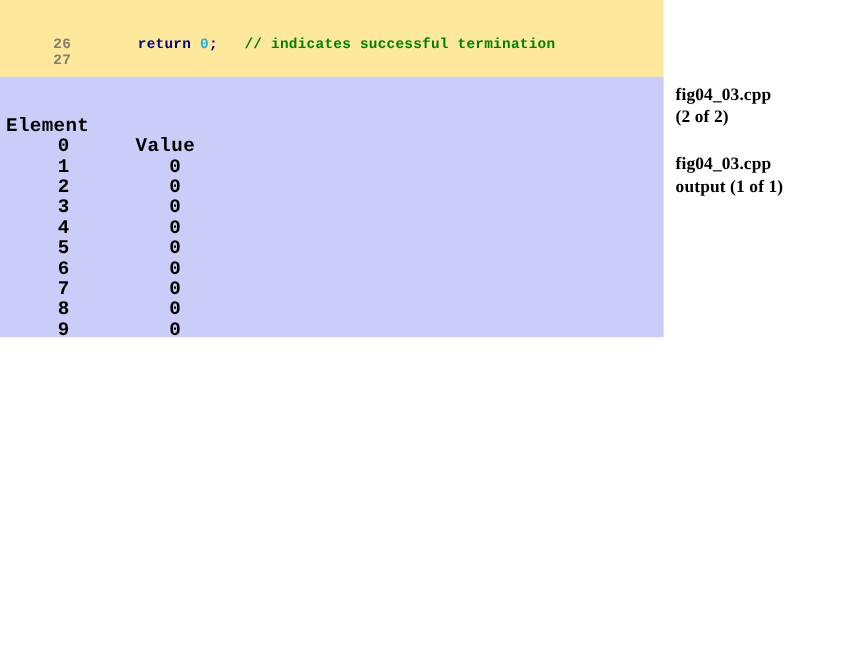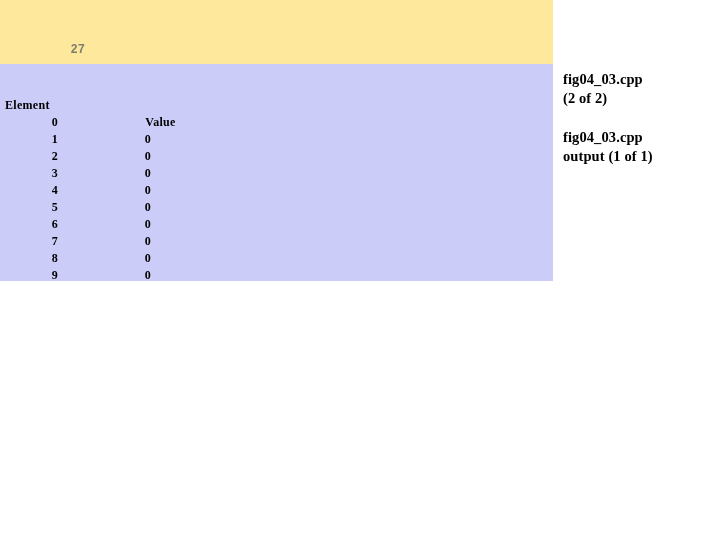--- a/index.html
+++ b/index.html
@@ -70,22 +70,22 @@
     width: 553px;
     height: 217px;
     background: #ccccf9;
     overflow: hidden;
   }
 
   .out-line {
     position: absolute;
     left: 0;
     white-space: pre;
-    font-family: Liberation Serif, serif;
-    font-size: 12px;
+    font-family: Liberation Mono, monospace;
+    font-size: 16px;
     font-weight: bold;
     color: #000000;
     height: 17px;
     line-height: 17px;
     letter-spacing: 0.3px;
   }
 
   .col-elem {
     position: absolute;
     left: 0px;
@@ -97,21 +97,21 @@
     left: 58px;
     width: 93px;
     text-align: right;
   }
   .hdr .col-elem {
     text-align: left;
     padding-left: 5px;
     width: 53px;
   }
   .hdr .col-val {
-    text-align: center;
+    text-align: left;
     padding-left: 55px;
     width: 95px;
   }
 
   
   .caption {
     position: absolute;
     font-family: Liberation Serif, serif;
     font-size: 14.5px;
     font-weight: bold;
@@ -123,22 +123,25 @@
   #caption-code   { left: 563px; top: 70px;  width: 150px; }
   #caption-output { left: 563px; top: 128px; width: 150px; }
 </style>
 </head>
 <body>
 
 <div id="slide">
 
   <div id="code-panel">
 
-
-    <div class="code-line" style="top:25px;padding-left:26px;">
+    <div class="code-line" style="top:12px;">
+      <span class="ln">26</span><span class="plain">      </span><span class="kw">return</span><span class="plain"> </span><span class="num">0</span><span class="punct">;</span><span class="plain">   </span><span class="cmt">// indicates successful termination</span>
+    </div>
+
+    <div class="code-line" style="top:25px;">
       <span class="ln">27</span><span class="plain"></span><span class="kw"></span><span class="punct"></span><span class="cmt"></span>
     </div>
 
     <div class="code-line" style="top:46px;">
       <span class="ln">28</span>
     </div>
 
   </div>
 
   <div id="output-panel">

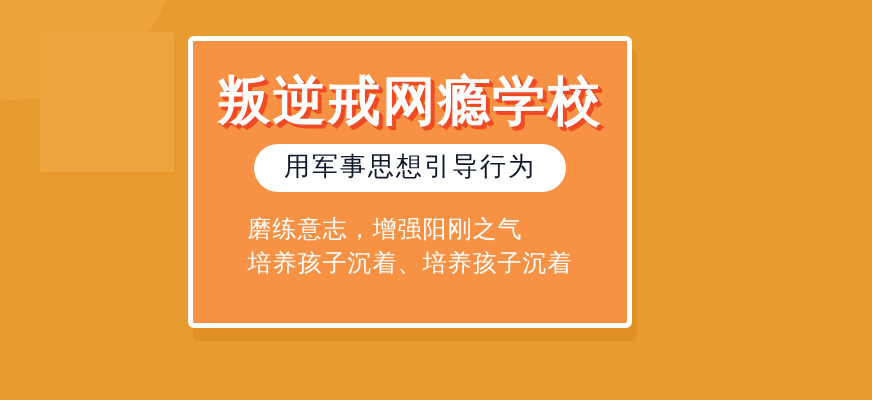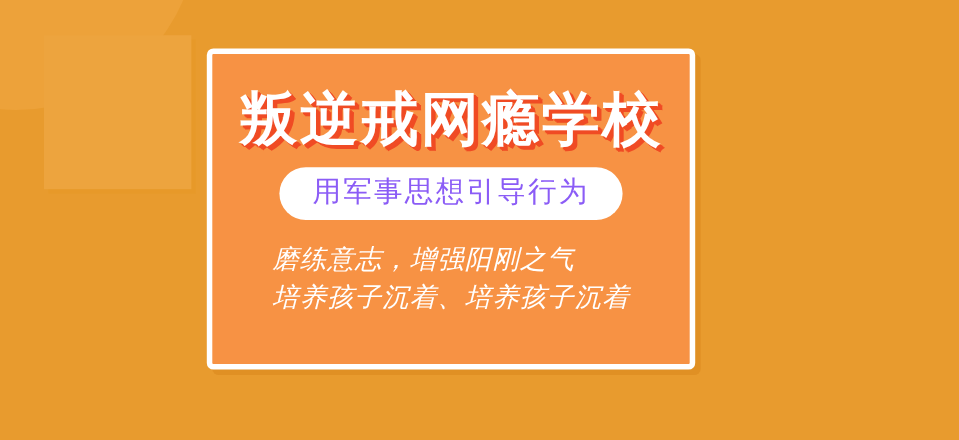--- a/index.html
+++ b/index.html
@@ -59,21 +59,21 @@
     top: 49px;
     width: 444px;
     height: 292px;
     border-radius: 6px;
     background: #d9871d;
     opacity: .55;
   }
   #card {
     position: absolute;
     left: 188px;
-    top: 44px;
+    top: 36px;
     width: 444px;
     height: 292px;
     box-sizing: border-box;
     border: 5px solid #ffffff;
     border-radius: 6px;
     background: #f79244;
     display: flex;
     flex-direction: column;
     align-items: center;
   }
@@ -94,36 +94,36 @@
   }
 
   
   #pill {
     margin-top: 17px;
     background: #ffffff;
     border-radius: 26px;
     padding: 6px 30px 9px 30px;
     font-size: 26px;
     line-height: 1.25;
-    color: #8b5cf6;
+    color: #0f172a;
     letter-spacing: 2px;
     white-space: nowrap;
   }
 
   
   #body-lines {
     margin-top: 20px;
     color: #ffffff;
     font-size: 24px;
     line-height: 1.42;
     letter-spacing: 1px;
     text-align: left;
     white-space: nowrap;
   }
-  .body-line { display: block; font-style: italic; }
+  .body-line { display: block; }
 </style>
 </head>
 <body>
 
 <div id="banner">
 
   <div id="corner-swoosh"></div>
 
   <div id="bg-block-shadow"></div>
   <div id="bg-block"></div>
----------
WHAT IS NEEDED:
Start at the top line above and repeat the records verbatim, leaving images out.

SOLUTION FOR THIS TASK:
--- a/index.html
+++ b/index.html
@@ -70,22 +70,22 @@
     width: 553px;
     height: 217px;
     background: #ccccf9;
     overflow: hidden;
   }
 
   .out-line {
     position: absolute;
     left: 0;
     white-space: pre;
-    font-family: Liberation Serif, serif;
-    font-size: 12px;
+    font-family: Liberation Mono, monospace;
+    font-size: 16px;
     font-weight: bold;
     color: #000000;
     height: 17px;
     line-height: 17px;
     letter-spacing: 0.3px;
   }
 
   .col-elem {
     position: absolute;
     left: 0px;
@@ -97,21 +97,21 @@
     left: 58px;
     width: 93px;
     text-align: right;
   }
   .hdr .col-elem {
     text-align: left;
     padding-left: 5px;
     width: 53px;
   }
   .hdr .col-val {
-    text-align: center;
+    text-align: left;
     padding-left: 55px;
     width: 95px;
   }
 
   
   .caption {
     position: absolute;
     font-family: Liberation Serif, serif;
     font-size: 14.5px;
     font-weight: bold;
@@ -123,22 +123,25 @@
   #caption-code   { left: 563px; top: 70px;  width: 150px; }
   #caption-output { left: 563px; top: 128px; width: 150px; }
 </style>
 </head>
 <body>
 
 <div id="slide">
 
   <div id="code-panel">
 
-
-    <div class="code-line" style="top:25px;padding-left:26px;">
+    <div class="code-line" style="top:12px;">
+      <span class="ln">26</span><span class="plain">      </span><span class="kw">return</span><span class="plain"> </span><span class="num">0</span><span class="punct">;</span><span class="plain">   </span><span class="cmt">// indicates successful termination</span>
+    </div>
+
+    <div class="code-line" style="top:25px;">
       <span class="ln">27</span><span class="plain"></span><span class="kw"></span><span class="punct"></span><span class="cmt"></span>
     </div>
 
     <div class="code-line" style="top:46px;">
       <span class="ln">28</span>
     </div>
 
   </div>
 
   <div id="output-panel">

--- a/index.html
+++ b/index.html
@@ -59,21 +59,21 @@
     top: 49px;
     width: 444px;
     height: 292px;
     border-radius: 6px;
     background: #d9871d;
     opacity: .55;
   }
   #card {
     position: absolute;
     left: 188px;
-    top: 44px;
+    top: 36px;
     width: 444px;
     height: 292px;
     box-sizing: border-box;
     border: 5px solid #ffffff;
     border-radius: 6px;
     background: #f79244;
     display: flex;
     flex-direction: column;
     align-items: center;
   }
@@ -94,36 +94,36 @@
   }
 
   
   #pill {
     margin-top: 17px;
     background: #ffffff;
     border-radius: 26px;
     padding: 6px 30px 9px 30px;
     font-size: 26px;
     line-height: 1.25;
-    color: #8b5cf6;
+    color: #0f172a;
     letter-spacing: 2px;
     white-space: nowrap;
   }
 
   
   #body-lines {
     margin-top: 20px;
     color: #ffffff;
     font-size: 24px;
     line-height: 1.42;
     letter-spacing: 1px;
     text-align: left;
     white-space: nowrap;
   }
-  .body-line { display: block; font-style: italic; }
+  .body-line { display: block; }
 </style>
 </head>
 <body>
 
 <div id="banner">
 
   <div id="corner-swoosh"></div>
 
   <div id="bg-block-shadow"></div>
   <div id="bg-block"></div>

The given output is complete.